If you live near any big city, there is a fine chance that there is an aquarium near you. Aquariums tend to have handy little pocket guides for what seafood is safe and sustainable and what is not. If you can get a hold of such a chart, I can promise you this fellow will be on the "avoid" list. Not the guy, the fish:

Source.


The fish above is an orange roughy (Hoplostethus atlanticus). It is a deep-sea fish, much like the anglerfish and other glowing creatures. The red-orange color comes from eating crustaceans, just like with pink flamingoes. It is also called a "slimehead" or "deepsea perch." "Slimehead"- what a lovely name. It makes "roughy" sound appealing by comparison. 
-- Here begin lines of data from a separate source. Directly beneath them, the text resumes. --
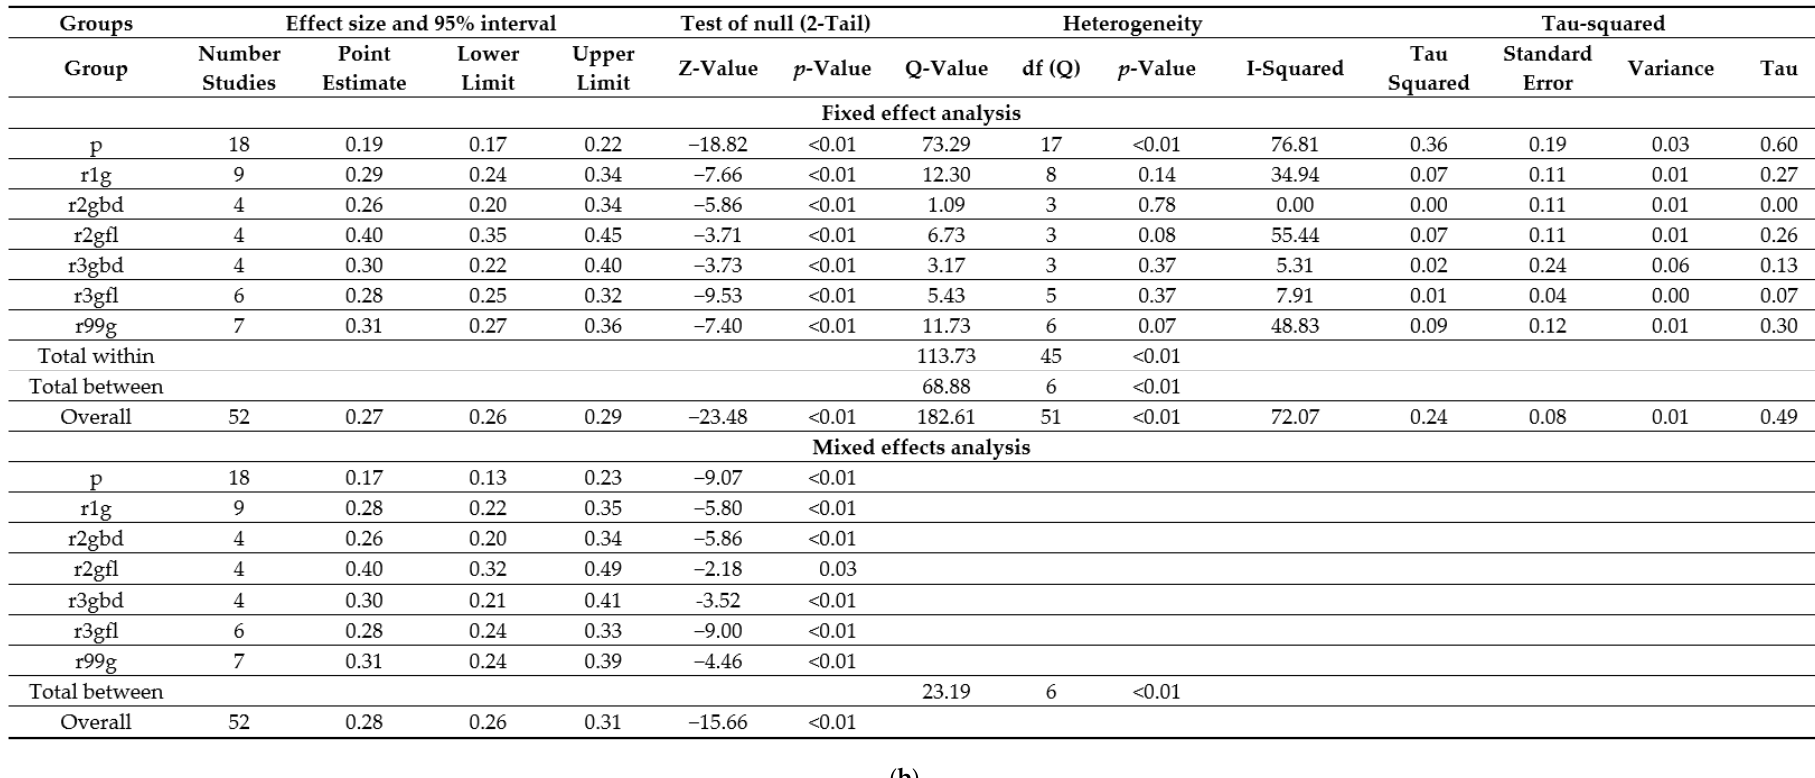
Figure 6. Analysis results for high severity disease and any titre inhibitor patients of the 22 relevant studies: Forest plot ( a ), Basic statistics ( b ). p = plasma-derived; r1g = recombinant 1, generation full length; r2gfl = recombinant 2, generation full-length; r2gbd = recombinant 2, generation B domain deleted; 3gfl = recombinant 3, generation full-length; r3gbd = recombinant 3, generation B domain deleted; rg99 = recombinant not further specified.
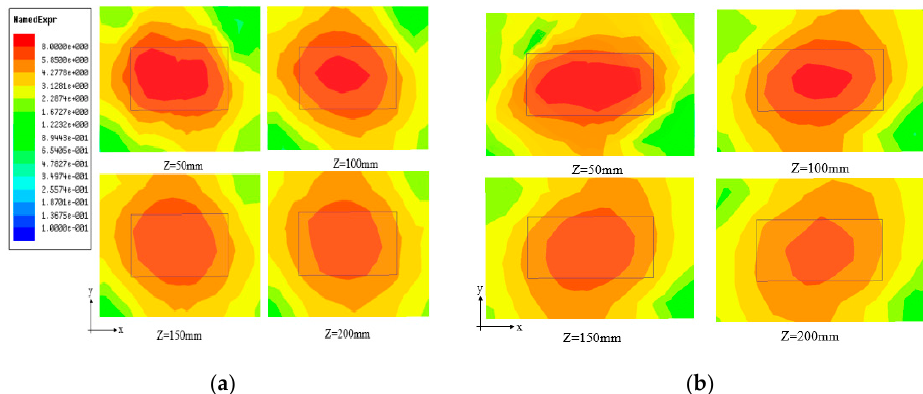
Figure 25. Simulated distribution of electric field components (Ex, Ey) at different heights for a 1 × 2 array antenna: ( a ) Ex distribution and ( b ) Ey distribution.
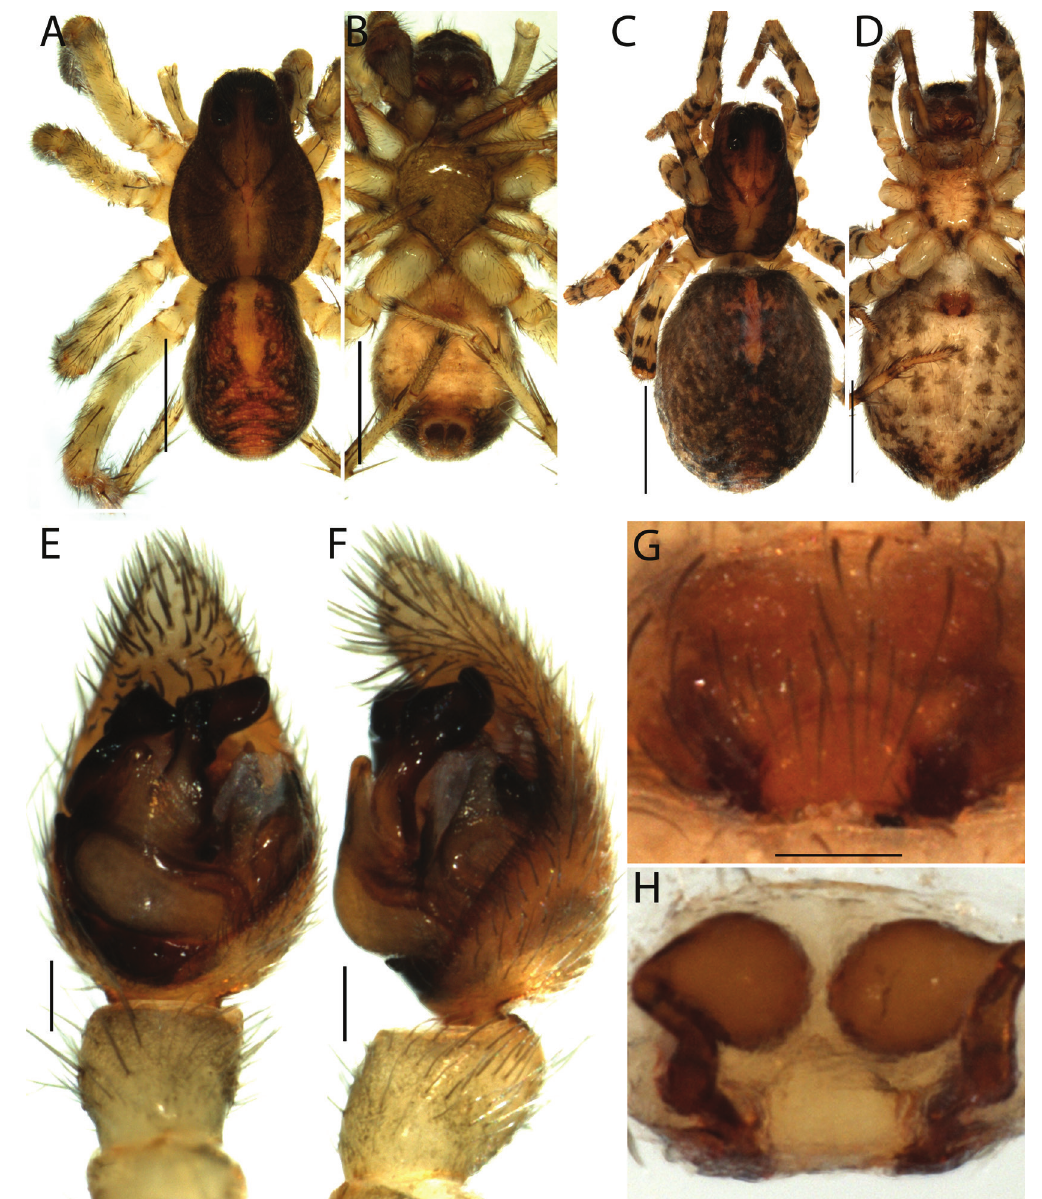
Figure 32. Artoria mungo sp. n., male holotype (AM KS12773), female paratype (AM KS127697): A , male habitus, dorsal view; B , male habitus, ventral view; C , female habitus, dorsal view; D , female habitus, ventral view; E, male pedipalp, ventral view; F , male pedipalp, retrolateral view; G , epigyne, ventral view; H , epigyne, dorsal view. Scale bars: habitus 1.0 mm; pedipalp, epigyne 0.1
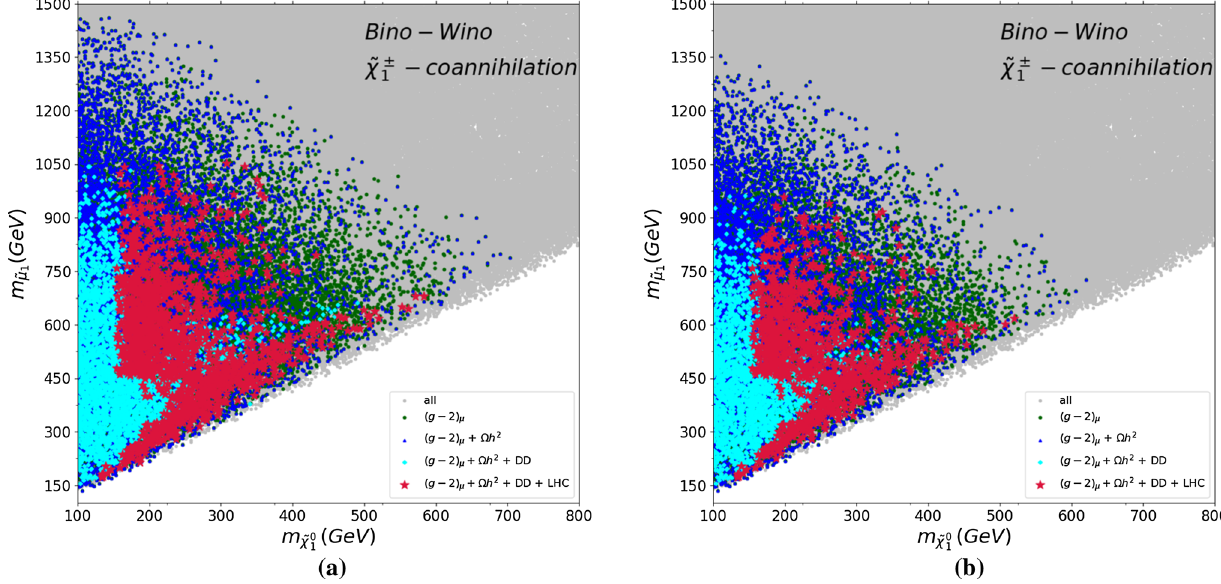
Fig. 13 The results of our parameter scan in the m ˜ χ 0 future limits (right) from ( g − 2 ) μ . The color coding is as in Fig.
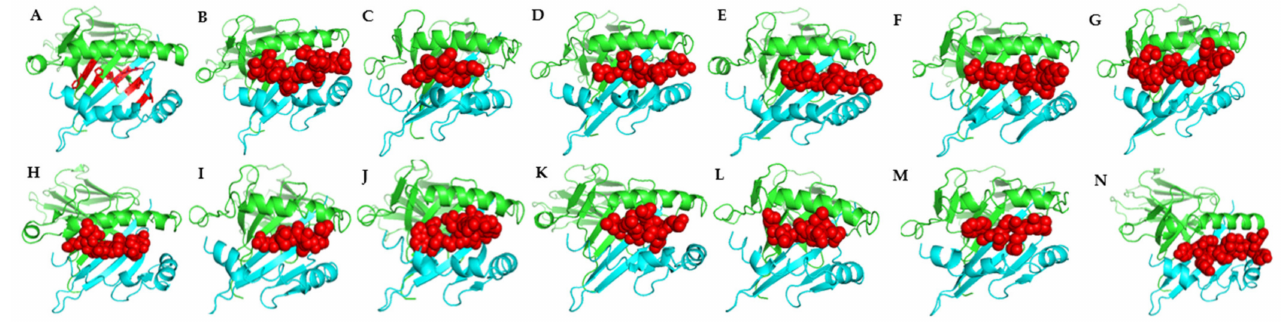
Figure 9. Interactions between Atlantic salmon MHC class II complex and the common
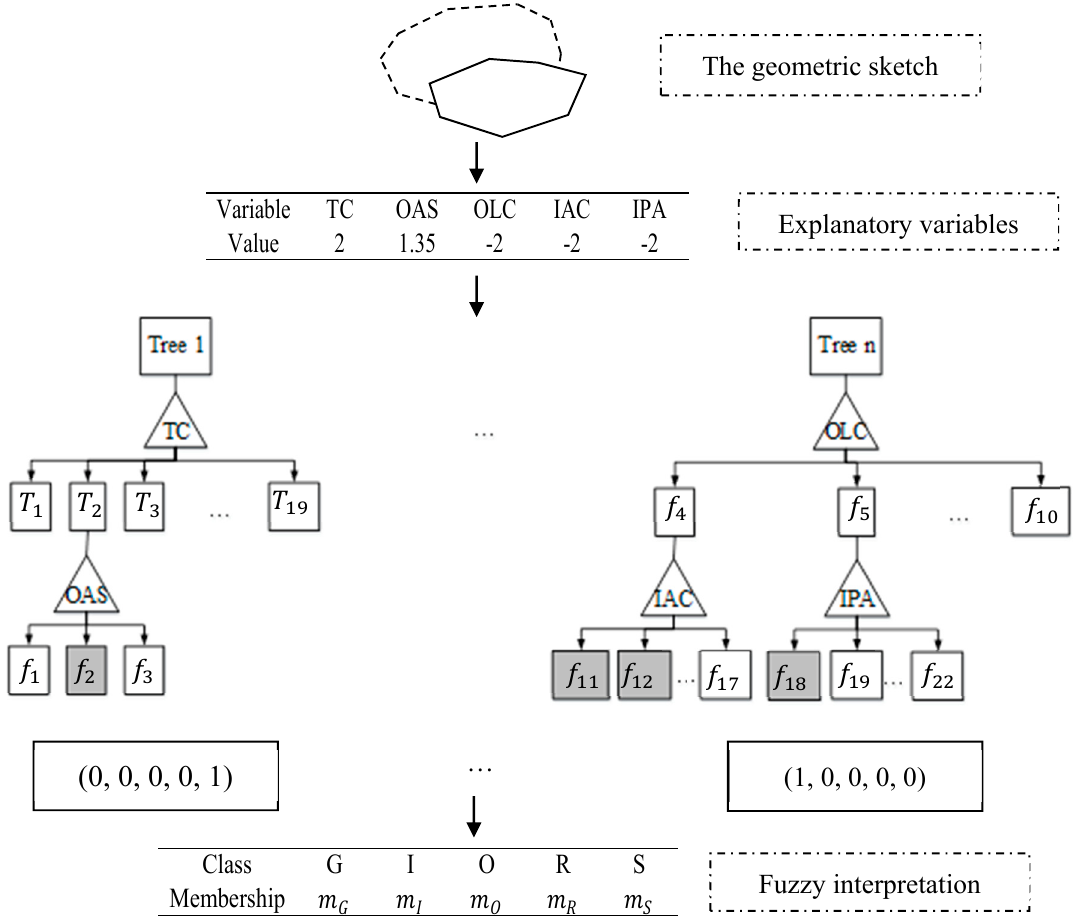
Figure 4. Fuzzy classification of FRF. Table 5. Different types of fuzzified samples.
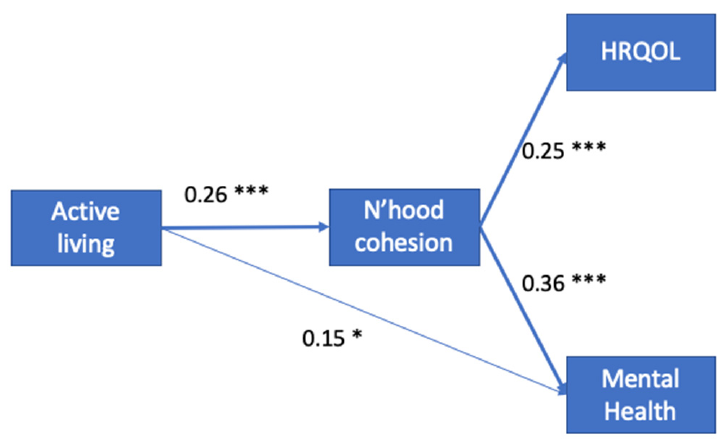
Figure 1. Mediation analysis through neighborhood cohesion. Path coefficients are shown. (n = 270; *** p < 0.001; ** p < 0.01; * p < 0.05).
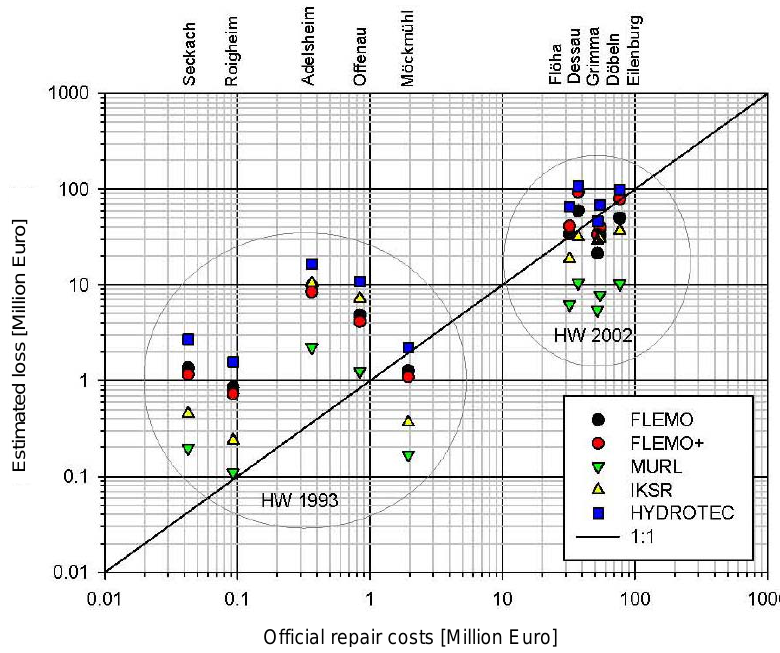
Fig. 3. Official repair costs and estimated building damages in ten municipalities that were affected by flooding in 1993 or in 2002 (Thieken et al.,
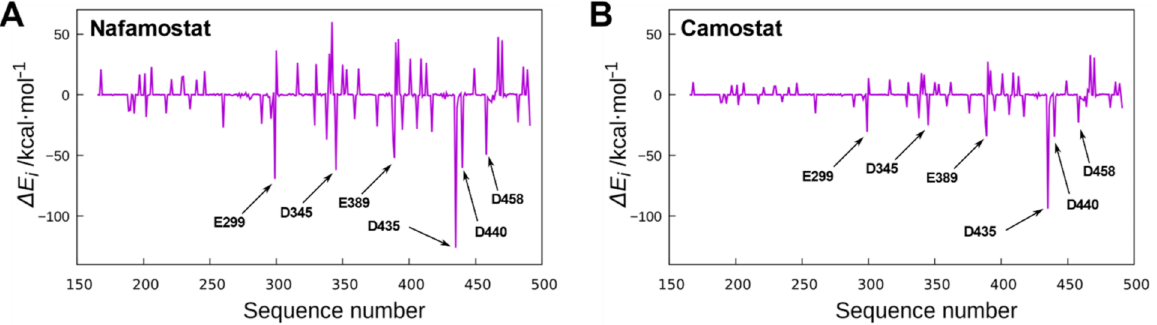
Figure 3. Contribution of amino acids to the binding energy of ( A ) nafamostat and ( B ) camostat. The positive and negative peaks represent repulsive and attractive interactions, respectively. The respective interaction energies were calculated using Equation (1). The arrows indicate the amino acids that contribute significantly to the binding energy. In both ( A , B ), the strongest attractive interaction arises from Asp435, while a strong attractive interaction with Glu299 is observed in ( A ), but not in ( B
Here's the kicker: every single orange roughy is wild-caught. Certain restaurants might even market this fact. There are no orange roughy farms, yet tilapia and salmon pile themselves upon grocery shelves. It seems to be a fairly popular fish, so why hasn't anybody tried to farm them?

Here's a little-known facet of what makes an animal good for domestication: the reproductive age must be equal to or less than that of a human. Humans start becoming reproductively-capable in their teens; most pet and farm animals take two years, if that, until they are ready to reproduce. The orange roughy takes anywhere from thirty-three years to fifty. 

Yes, this popular food fish takes fifty years to become sexually mature. Anyone who wanted to breed orange roughy would be in for a very long wait. Even if someone possessed that amazing level of dedication, they would not be able to keep up with the demand for this fish. The orange roughy on one's plate could be around 150 years old - most humans do not live that long. No wonder the stocks around Australia and New Zealand are depleted -  they're trying to feed creatures that multiply like rodents. Never mind the mercury; orange roughy is on that "avoid" list for a very good reason.



Personal preference time:I have tried orange roughy, unsustainable though it may be. I absolutely love this fish. It ranks up there with halibut and certain forms of salmon as one of my favorite food fish. Aside from sweets, this fish is among my guiltiest of guilty pleasures. Now I'm going to feel even guiltier about ordering it at a certain Greek restaurant.